Sepenggal pepatah dari Ki Hajar Dewantoro berbunyi “Ing Ngarso Sun Tuladha” yang mana dapat diartikan di depan harus memberikan contoh bagi yang dibelakangnya. Penggalan pepatah inilah yang mencerminkan sikap seorang guru dimana guru harus memberikan contoh yang baik bagi siswa-siswanya. Ibaratnya guru berperan sebagai model yang ditiru baik itu perilaku belajar, cara mengerjakan sesuatu, cara mengoperasikan alat, dll. Namun perlu diingat bahwa dalam pembelajaran CTL, guru bukanlah merupakan satu-satunya model. Model dapat dirancang dengan melibatkan siswa maupun orang luar. Misalnya saja untuk materi permintaan dan penawaran, guru dapat mengajak siswa untuk bermain peran (role playing) dimana beberapa siswa ditunjuk untuk memodelkan seorang pembeli dan penjual di pasar.

f. Penilaian otentik

Dalam pembelajaran CTL, kemajuan belajar dinilai bukan hanya dari hasil belajar yang berbentuk rapor saja. Akan tetapi juga meliputi proses belajar secara menyeluruh. Oleh karena itu kemajuan belajar siswa dapat diukur dengan berbagai cara diantaranya seperti hasil karya siswa, laporan hasil praktikum, karangan siswa, pekerjaan rumah, presentasi dan penampilan siswa, dll. Dan perlu menjadi catatan disini bahwa hasil karya

siswa yang telah dibuat, tidak dibiarkan terbuang sia-sia begitu saja.
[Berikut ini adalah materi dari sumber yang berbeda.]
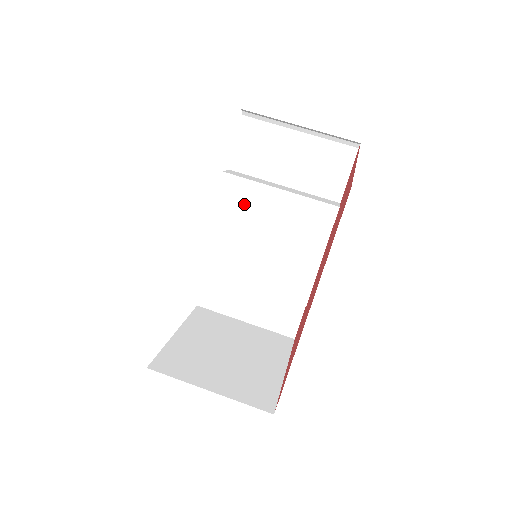
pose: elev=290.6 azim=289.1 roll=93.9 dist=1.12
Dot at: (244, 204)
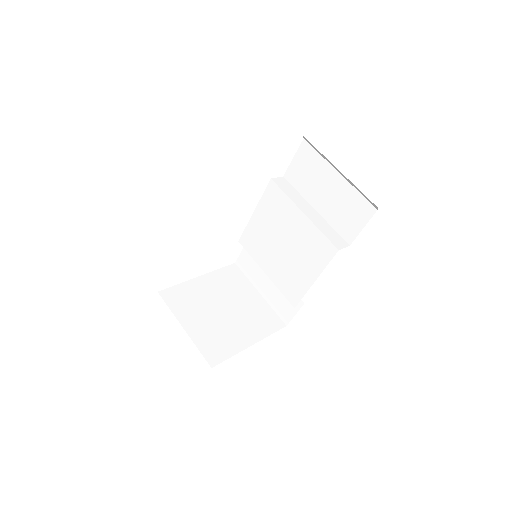
Dot at: (277, 210)
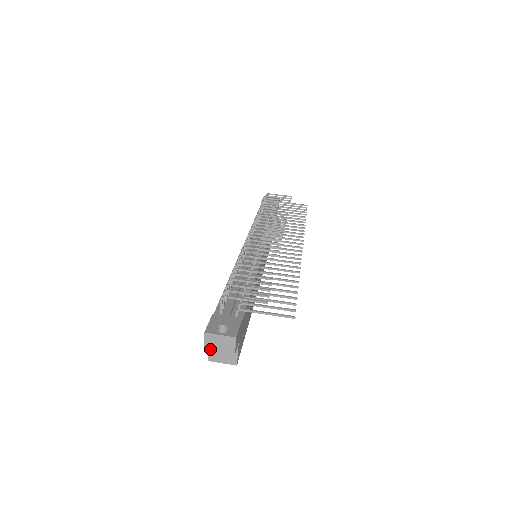
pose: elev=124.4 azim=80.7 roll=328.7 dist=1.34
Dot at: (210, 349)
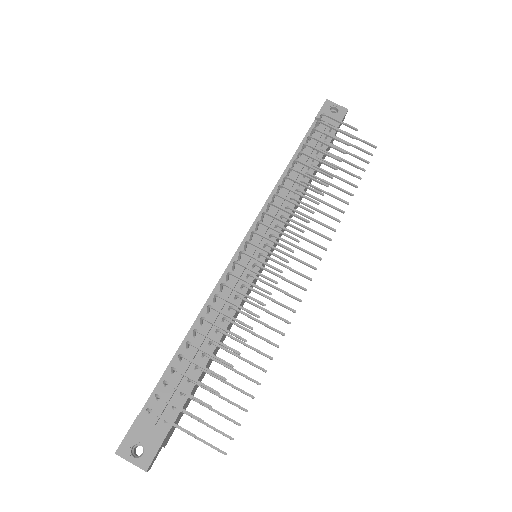
Dot at: occluded
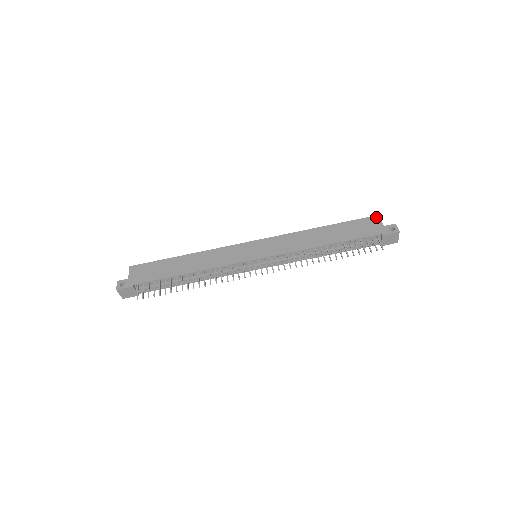
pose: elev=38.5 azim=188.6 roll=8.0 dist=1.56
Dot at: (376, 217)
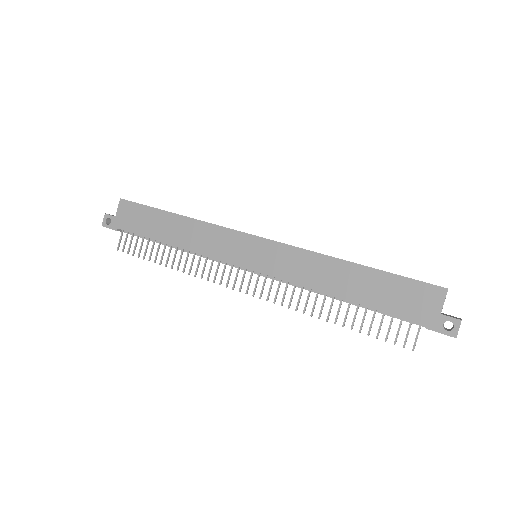
Dot at: (440, 291)
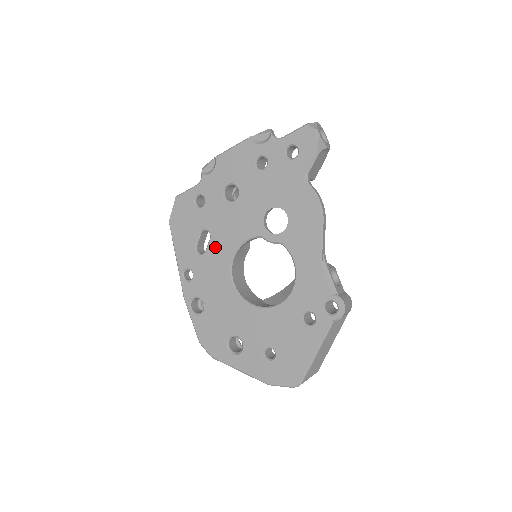
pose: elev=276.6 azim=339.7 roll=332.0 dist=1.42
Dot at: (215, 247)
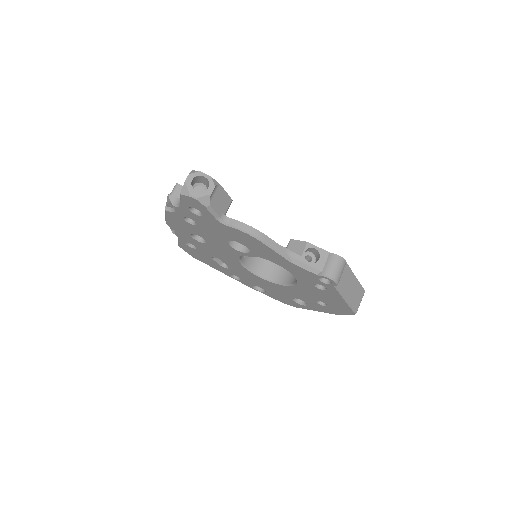
Dot at: (229, 264)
Akan tetapi hasil karya tersebut dapat dimanfaatkan dengan mema jangnya di dinding maupun lorong kelas. Hal ini di satu sisi dapat menjadi hiasan kelas, dan di sisi lain merupakan suatu bentuk apresiasi terhadap hasil karya siswa yang telah dibuat. Dengan demikian itu menjadi suatu kebanggaan tersendiri bagi siswa sehingga secara tidak langsung memotivasi mereka untuk terus berkarya.
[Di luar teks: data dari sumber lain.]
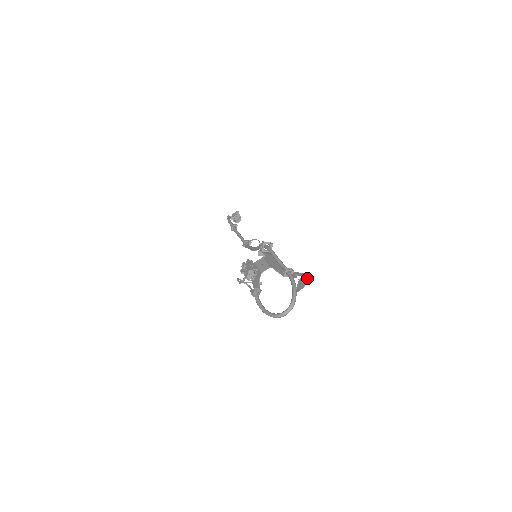
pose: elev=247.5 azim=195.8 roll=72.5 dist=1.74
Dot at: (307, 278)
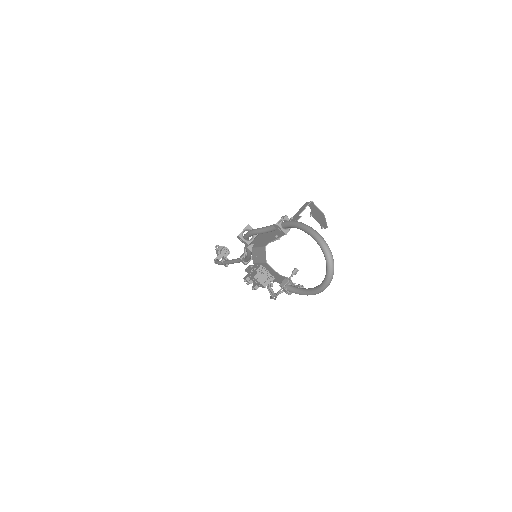
Dot at: (312, 203)
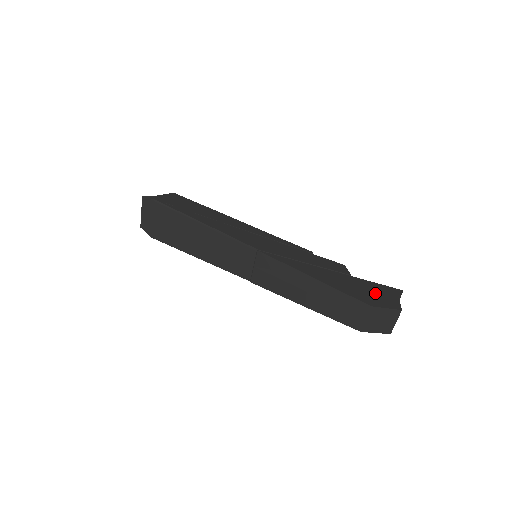
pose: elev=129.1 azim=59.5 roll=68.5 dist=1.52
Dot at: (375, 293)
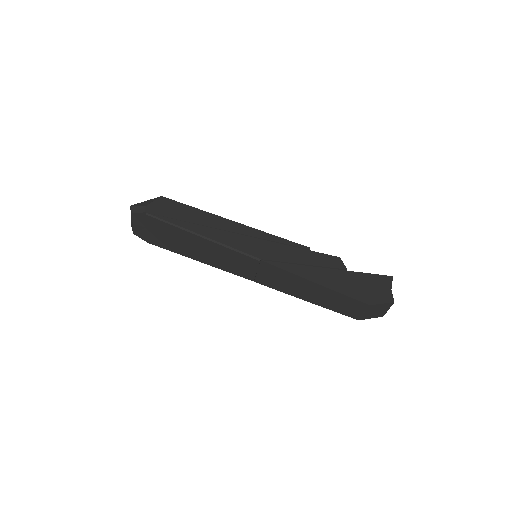
Dot at: (370, 287)
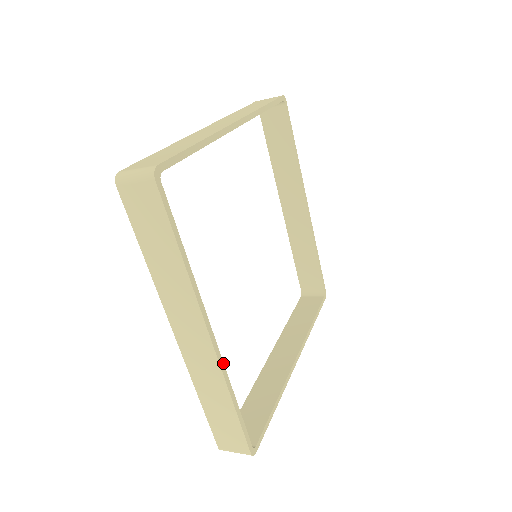
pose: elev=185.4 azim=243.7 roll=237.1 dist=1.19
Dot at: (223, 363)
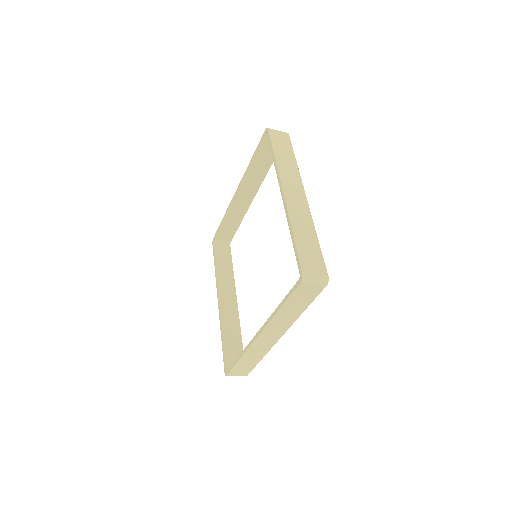
Dot at: occluded
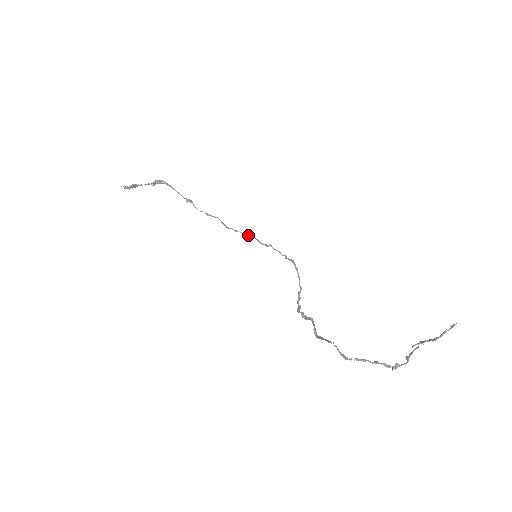
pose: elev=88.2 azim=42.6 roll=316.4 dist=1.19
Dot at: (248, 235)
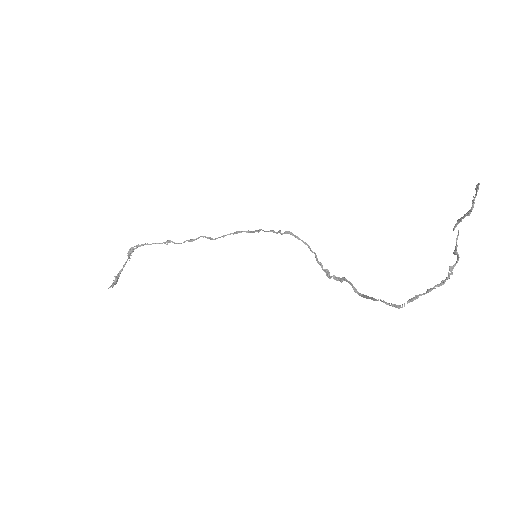
Dot at: (236, 233)
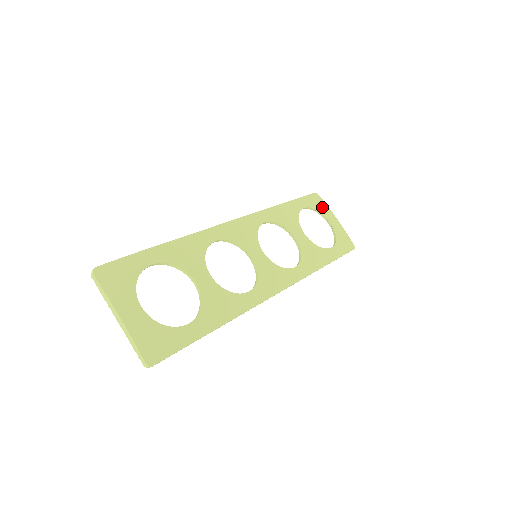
5. Penerapan Pendekatan Kontekstual di Kelas

Secara garis besar penerapan CTL dalam kelas adalah berikut ini: kembangkan pemikiran bahwa anak akan belajar lebih bermakna dengan cara bekerja sendiri, menemukan sendiri, dan mengkonstruksi sendiri pengetahuan dan keterampilan barunya. Kembangkan sifat ingin tahu siswa dengan bertanya. Ciptakan masyarakat belajar, hadirkan model sebagai contoh pembelajaran, lakukan refleksi di akhir pertemuan. Lakukan penilaian yang sebenarnya dengan berbagai cara (Nurhadi, 2004:106).

Ada beberapa pendekatan lain yang dapat dilakukan untuk melaksanakan pembelajaran kontekstual. Salah satunya yakni pendekatan kooperatif. Pendekatan kooperatif adalah pendekatan pembelajaran yang berfokus pada penggunaan kelompok kecil siswa untuk bekerja sama dalam memaksimalkan kondisi belajar untuk mencapai tujuan belajar . Strategi pembelajaran cooperative learning menekankan pada proses kerja sama dalam suatu kelompok yang terdiri dari 3-5 orang siswa (Nurhadi, 2004:112).
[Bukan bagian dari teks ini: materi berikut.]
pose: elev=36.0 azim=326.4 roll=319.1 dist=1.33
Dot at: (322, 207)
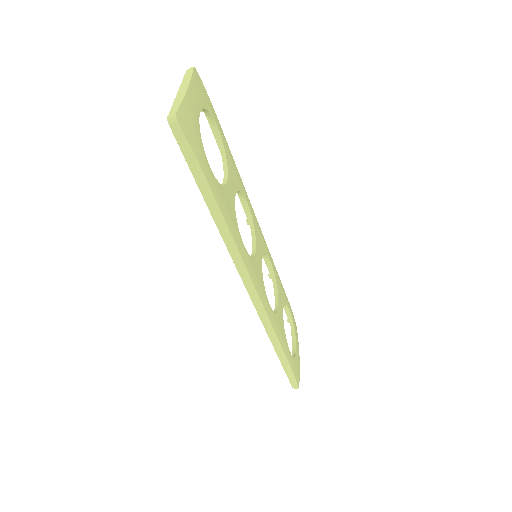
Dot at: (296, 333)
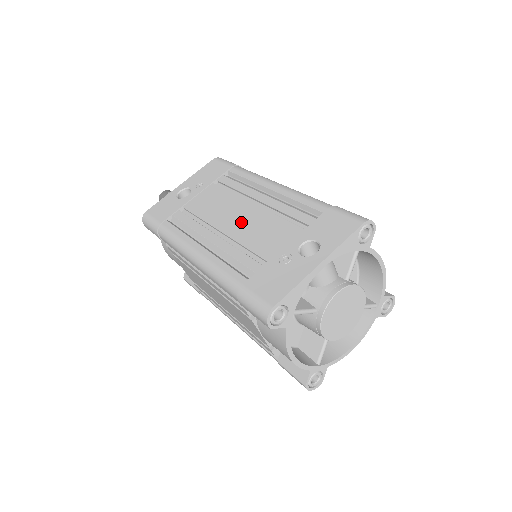
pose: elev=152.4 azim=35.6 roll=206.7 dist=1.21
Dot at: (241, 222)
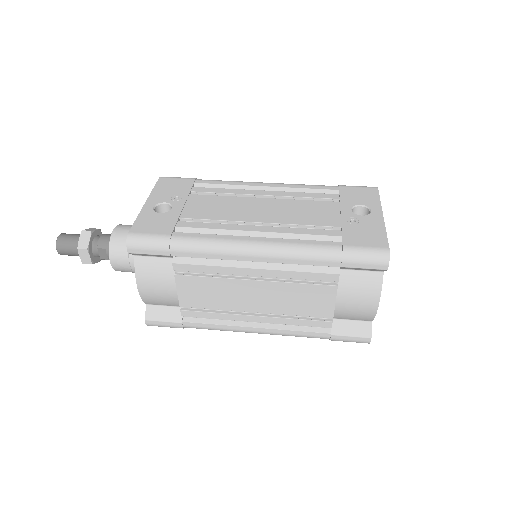
Dot at: (272, 211)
Melalui pendekatan ini, siswa didorong untuk bekerja sama secara maksimal sesuai dengan keadaan kelompoknya. Yang dimaksud kerja sama disini yakni setiap anggota kelompok harus saling bantu. Sebagai contoh siswa yang paham atas materi yang dipelajari, membantu teman sekelompoknya yang belum paham. Hal ini dikarenakan penilaian akhir ada di tangan masing- masing siswa maupun kelompok. Kegagalan seorang siswa dalam kelompok, sama juga kegagalan kelompok tersebut. Demikian pula sebaliknya keberhasilan seorang siswa dalam kelompok, sama juga keberhasilan bagi kelompok tersebut. Oleh karena itu, setiap anggota kelompok memiliki tanggung jawab penuh terhadap kelompoknya. Hal ini sejalan dengan salah satu pilar pendekatan kontekstual yakni terciptanya masyarakat belajar.